The Union government, unlike in other states, did not have much say in resolving the said controversies due to Article 370. So, the question arose, what good, did the provision do? The gains from the incorporation of Article 370 includes the absence of outsider population in J&K and business competition, low prices of real estate, no population blast, preservation of environment & ecology, flourishing art & craft industry, lower crime rate, maintenance of India’s claim over Kashmir.
However, on the flip side, cons include lack of medical facilities, poor basic modern facilities like internet, electricity, 24-hour water, fewer opportunities for students, nearly zero industrialisation, terrorism, corruption, low GDP growth, unemployment resulting into radicalisation etc. Also, there is low Non-Muslim participation in J&K politics. Then, the question arose if, for the government, the cons weigh more than pros, and they wished to undo the so termed historic mistake, how did they repeal Article 370?

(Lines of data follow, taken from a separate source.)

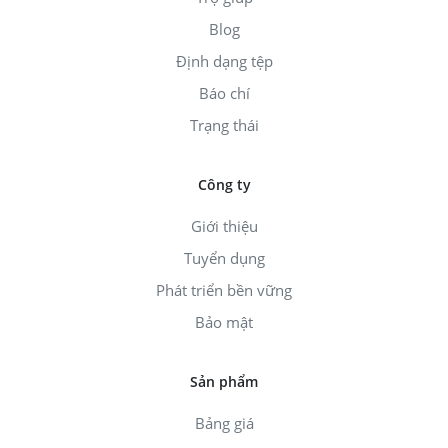
Blog
Định dạng tệp
Báo chí
Trạng thái
Công ty
Giới thiệu
Tuyển dụng
Phát triển bền vững
Bảo mật
Sản phẩm
Bảng giá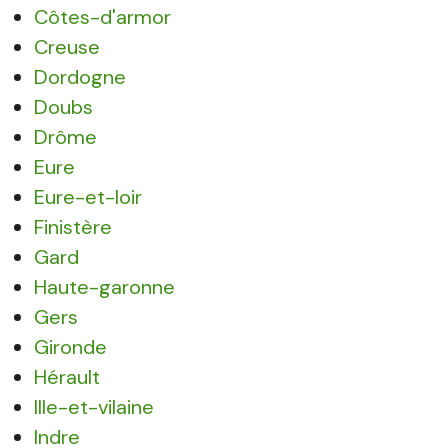
Côtes-d'armor
Creuse
Dordogne
Doubs
Drôme
Eure
Eure-et-loir
Finistère
Gard
Haute-garonne
Gers
Gironde
Hérault
Ille-et-vilaine
Indre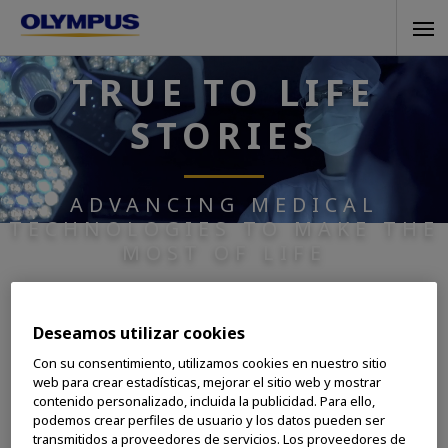
Skip
Tog
to
navi
main
TRUE TO LIFE
content
STORIES
ADVANCING MEDICAL
TECHNOLOGIES TO MAKE THE
MOST OF LIFE
Explore Olympus’ stories below
Deseamos utilizar cookies
to learn more about our medical
Con su consentimiento, utilizamos cookies en nuestro sitio
web para crear estadísticas, mejorar el sitio web y mostrar
technologies and their
contenido personalizado, incluida la publicidad. Para ello,
influence on making people’s
podemos crear perfiles de usuario y los datos pueden ser
transmitidos a proveedores de servicios. Los proveedores de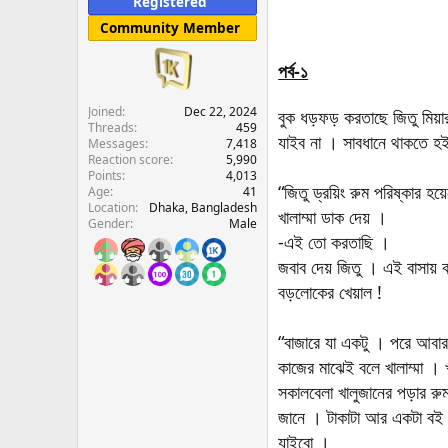
Registered
e
Community Member
r
পর্ব-১
Joined
Dec 22, 2024
বুক ধড়ফড় করতাছে জিতু মিয়া
Threads
459
যাইব না । সাবধানে থাকতে হইব
Messages
7,418
Reaction score
5,990
Points
4,013
“জিতু ড্রয়িং রুম পরিষ্কার হয়
Age
41
Location
Dhaka, Bangladesh
খালাম্মা ডাক দেয় ।
Gender
Male
-এই তো করতাছি ।
জবাব দেয় জিতু । এই বাসায়
বড়লোকের খেয়াল !
“বাজারে যা একটু । পরে আবার
কাজের মাঝেই বলে খালাম্মা 
সকালবেলা খালুজানের পড়ার র
জানে । টাকাটা আর একটা বই 
যাইবো ।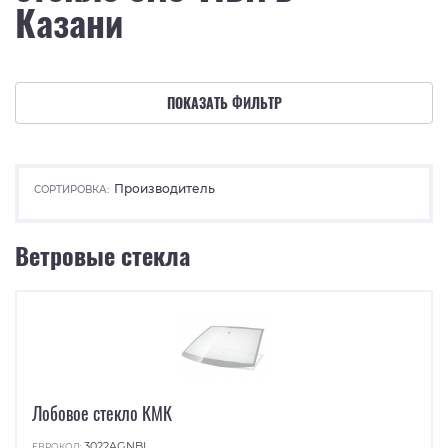
Казани
ПОКАЗАТЬ ФИЛЬТР
Производитель
СОРТИРОВКА:
Ветровые стекла
Лобовое стекло КМК
3022AGNBL
ЕВРОКОД: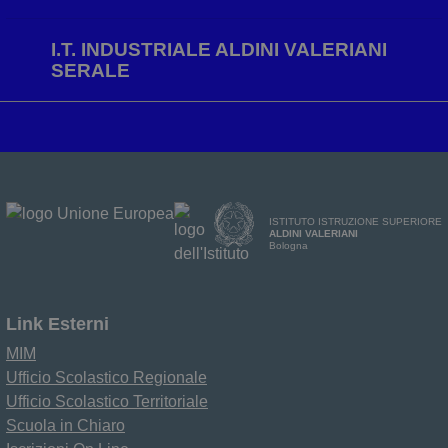
I.T. INDUSTRIALE ALDINI VALERIANI
SERALE
ISTITUTO ISTRUZIONE SUPERIORE
ALDINI VALERIANI
Bologna
Link Esterni
MIM
Ufficio Scolastico Regionale
Ufficio Scolastico Territoriale
Scuola in Chiaro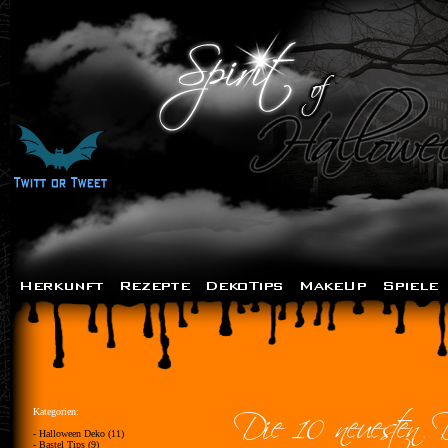
Kategorien:
- Halloween Deko (11)
- Bastel Tips (9)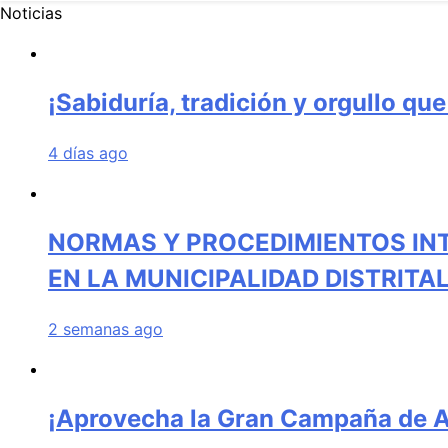
Noticias
¡Sabiduría, tradición y orgullo qu
4 días ago
NORMAS Y PROCEDIMIENTOS IN
EN LA MUNICIPALIDAD DISTRIT
2 semanas ago
¡Aprovecha la Gran Campaña de Am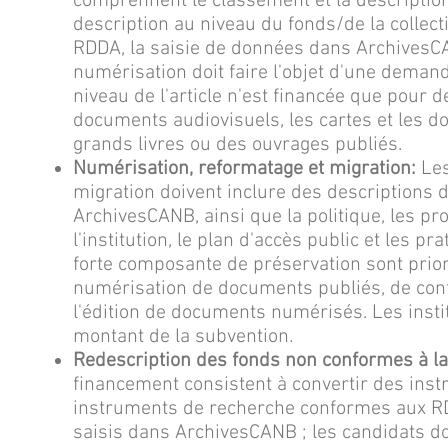
comprennent le classement et la description
description au niveau du fonds/de la collec
RDDA, la saisie de données dans ArchivesCA
numérisation doit faire l'objet d'une demand
niveau de l'article n'est financée que pour 
documents audiovisuels, les cartes et les do
grands livres ou des ouvrages publiés.
Numérisation, reformatage et migration:
Les
migration doivent inclure des descriptions
ArchivesCANB, ainsi que la politique, les p
l'institution, le plan d'accès public et les 
forte composante de préservation sont prior
numérisation de documents publiés, de co
l'édition de documents numérisés. Les instit
montant de la subvention.
Redescription des fonds non conformes à l
financement consistent à convertir des in
instruments de recherche conformes aux RD
saisis dans ArchivesCANB ; les candidats d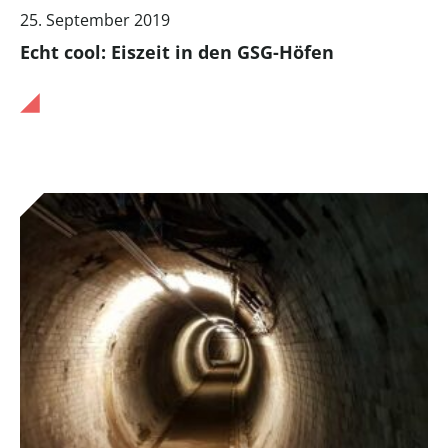
25. September 2019
Echt cool: Eiszeit in den GSG-Höfen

Article 370(3) empowers the President to repeal the provision with the the concurrence of State Legislature. But like a cherry on the cake, President’s rule in the valley eased the revocation of Article 370 as Article 367 was amended to replace the term ‘State legislature’ with the term ‘governor of state’ and therefore Governor concurred on behalf of the state legislature rendering Article 370 & 35A of the Indian constitution ineffective since the time of public notification. Further, the Parliament passed the law to effect, that is, Jammu & Kashmir Reorganisation Bill, 2019. The Bill scrapped special powers exercised by J&K like dual citizenship, separate flag, application of financial emergency, reservation for minorities, outsiders to buy property in the state, bifurcation of the state in J&K and Ladakh region with former as Union Territory(UT) with legislature & latter as UT Without Legislature.
The BJP appears to have planned the move well in advance by forming the government in the state in alliance with their old ideological rival like PDP followed by pulling back its support resulting in fall of government followed by the imposition of President’s Rule in the state. Everything was planned to ease the process of concurrence which would be required while scrapping Article 370. And further to keep a check on weeds around the bush they banned radicalising organisations like Jamat-e-Islamia withdrew separatist’s security, sealing their source of funds & their centres of operations, deployment of troops in large numbers in the state, house arrest of local leaders. On the other side of the border, an internationally isolated & debt trapped Pakistan may also retaliate by military or in International Court of Justice or by raising the issue in UN General Assembly for which the home minister assured appropriate measures & actions, if the situation arises.
Now, the challenge that awaits the government is to win the constitutional scrutiny of this amendment in the court of law, reactions of the natives, support of the international community on the move & to face other tough forces. However, it would be too early to predict all the possible challenges that may obstruct the implementation of this new law in the state. But for India and J&K in particular, it would not be wrong to say that it is a time when the common destination of prosperity beckons us to seek a new beginning.